Ghent University: Department of Geography
CREST- project: Climate resilient coast
Approximately 250.000 people live in the low-elevation coastal area polders at the Belgian coastline. The Belgian coastline is 67 km long and consists mostly of sandy beaches with sea walls in front of the cities and dunes in between. It is situated at the southern part of the North Sea between the Netherlands and France. Next to the Netherlands, Belgium is the most vulnerable country to flooding in Europe due to rising sea levels. Moreover, the Belgian coast proves to be the most built-up region of Europe. Due to sea level rise and the high economic activity in the coastal cities, the Belgian coast suffers a high economic vulnerability for coastal flooding (see Figure 1). To protect the coast the Belgian government yearly nourishes the beaches with sand.
Figure 1: Indication of areas with a high economic vulnerability on the Belgian coast
Since the yearly volumes of sand for beach nourishments is increased, it is important to estimate aeolian sand transport to assess the artificial coastal safety by beach elevation and beach nourishment. As a result of storms a clear variation in morphology can be observed. Therefore, it is crucial to detect the variation in morphology of the intertidal zone and the rest of the sandy beach in time. Digital Surface Models (DSMs) are an indispensable data source for the management of coastal safety by beach elevation and beach nourishment.
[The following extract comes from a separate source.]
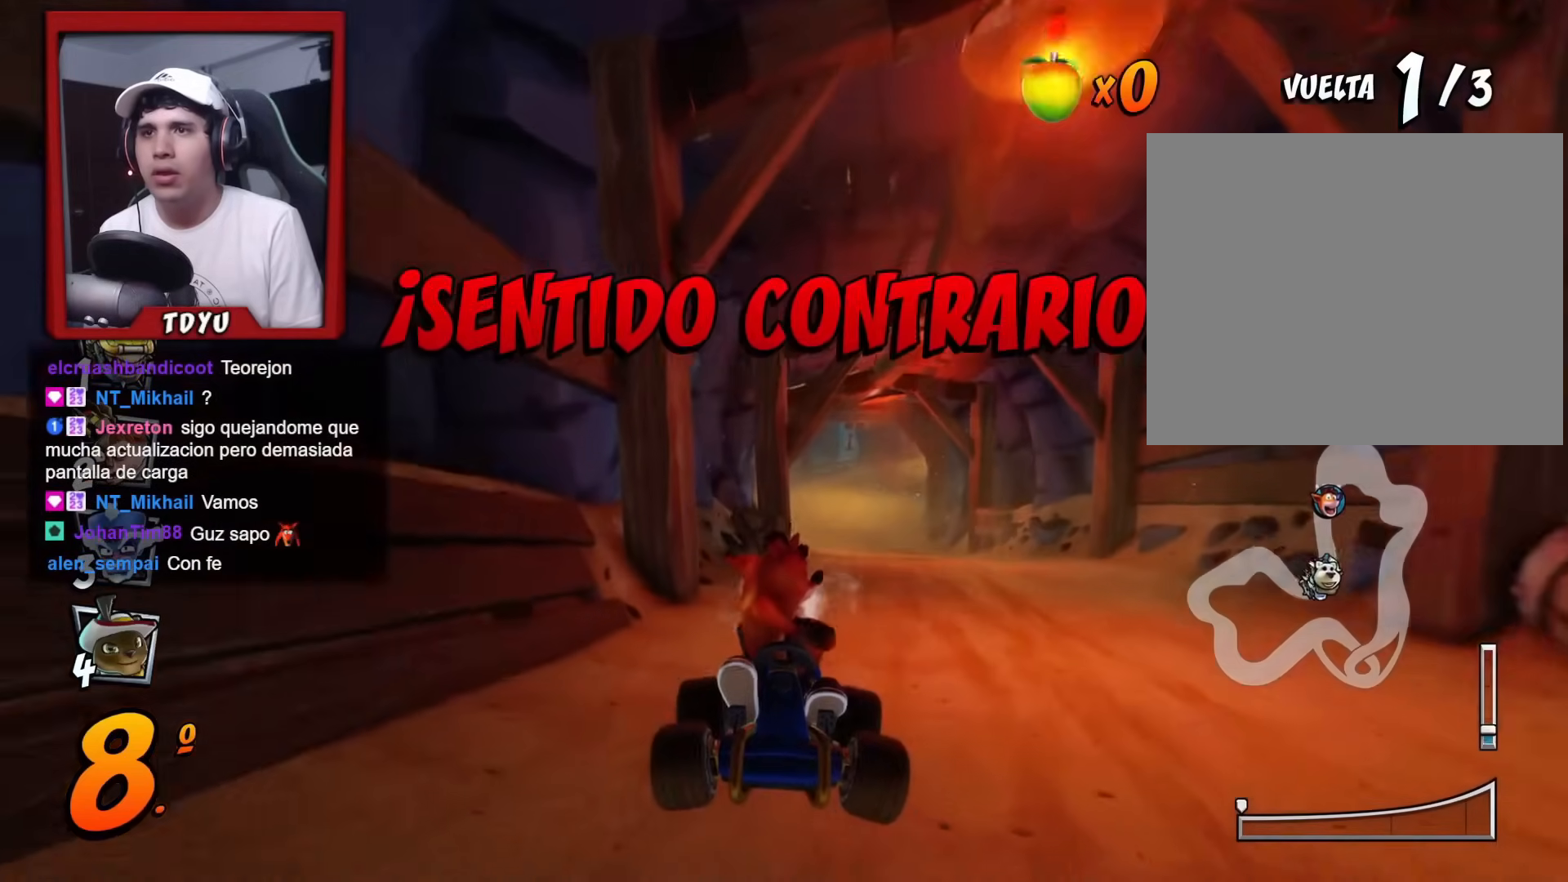
{"buttons": ["SQUARE", "R2", "DPAD_RIGHT"], "left_stick": "center", "events": [[184, "SQUARE", "down"], [217, "R1", "down"], [317, "DPAD_RIGHT", "down"], [351, "DPAD_DOWN", "up"], [384, "R1", "up"]]}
Mobile laser scanning platform
In the framework of CREST – Climate Resilient Coast, high resolution topography surveys are carried out on a regular basis throughout the year, with a focus on high energetic storm events. These morphological surveys are performed using a prototype mobile platform (a quad type Kymco UTV 450i), aiming at a measurements before and/or after major storm events with centimeter accuracy and spatial resolution. The mobile platform is equipped with a Leica HDS6100 phase based laser scanner. Position and orientation of the moving vehicle is measured with a Novatel SPAN Global Navigation Satellite System (GNSS) and INS. RTK corrections are received from a Virtual Reference System (Flepos). The setup is shown in Figure 2.
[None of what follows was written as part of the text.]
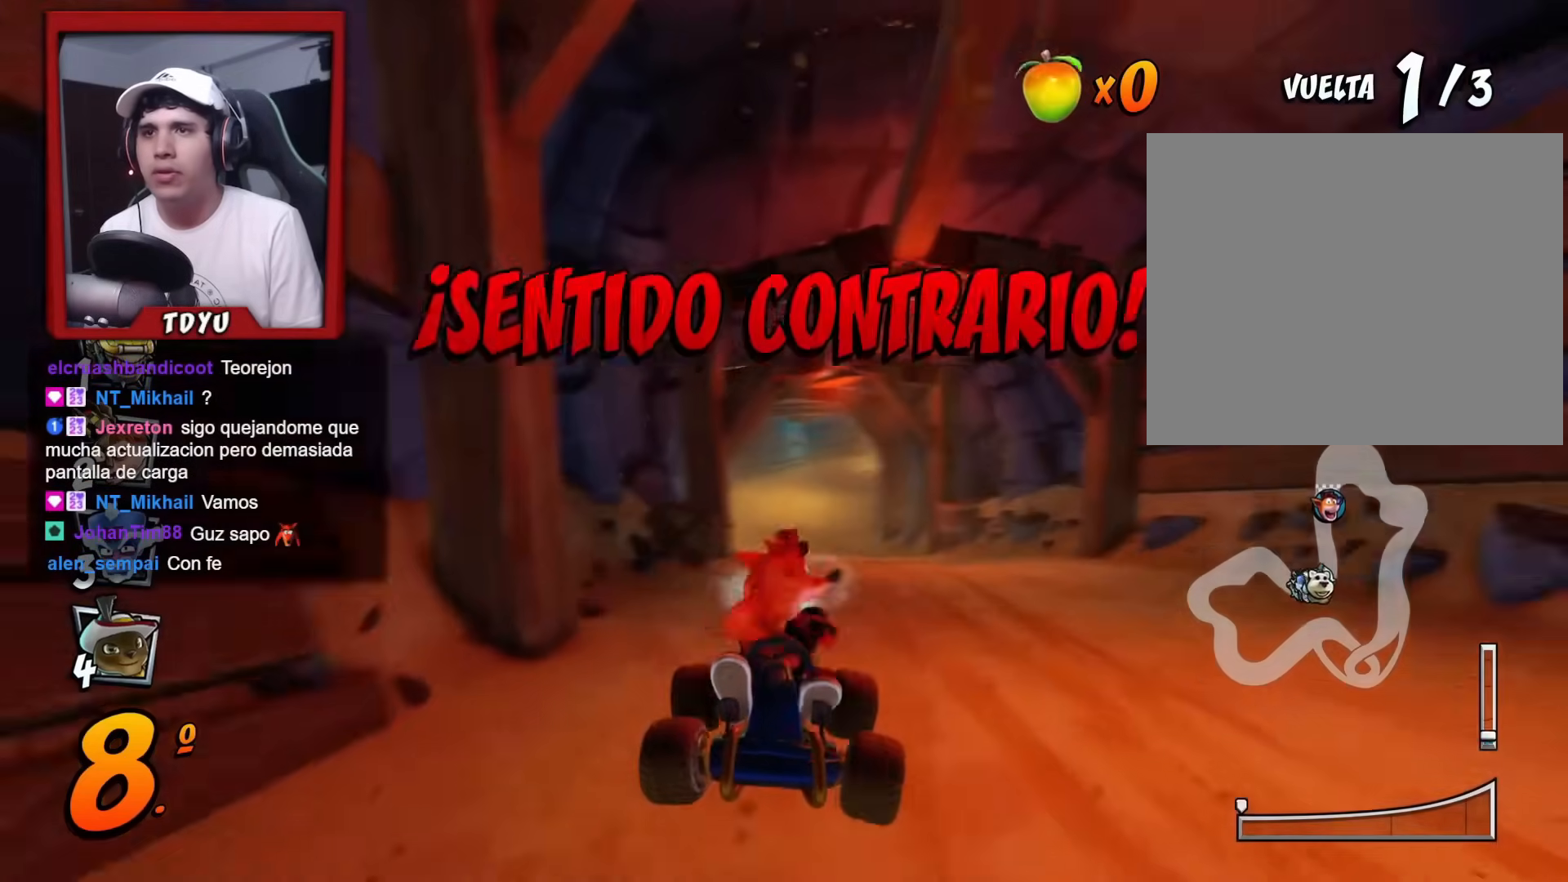
{"buttons": ["SQUARE", "R1", "DPAD_RIGHT"], "left_stick": "center", "events": [[16, "R2", "up"], [100, "SQUARE", "up"], [500, "R1", "down"], [500, "SQUARE", "down"]]}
Figure 2: The mobile laser scanning platform on the intertidal zone of the Belgian Coast
Calibration and data acquisition
After connecting the devices, calibration of the configuration is indispensable before starting every survey. The purpose of calibration is to compute the angular bias between the attitude values given by the INS and the actual value of roll, pitch and heave at the optical centre of the laser scanner. This is done using the Validator in the Processing manager of QINSy.
Figure 3: Calibration of roll, pitch and heading in the Validator
The data are logged onto a portable computer, during the survey QINSy Online is used to follow the survey lines, follow up and control all the incoming signals and systems and have a real time quality control of the acquired data.
Figure 4: Replay of the data
After the survey all data is exported from the Processing Manager in ASCII format so high resolution topographic DSMs, difference maps and profiles can be extracted and volumes calculations can be performed.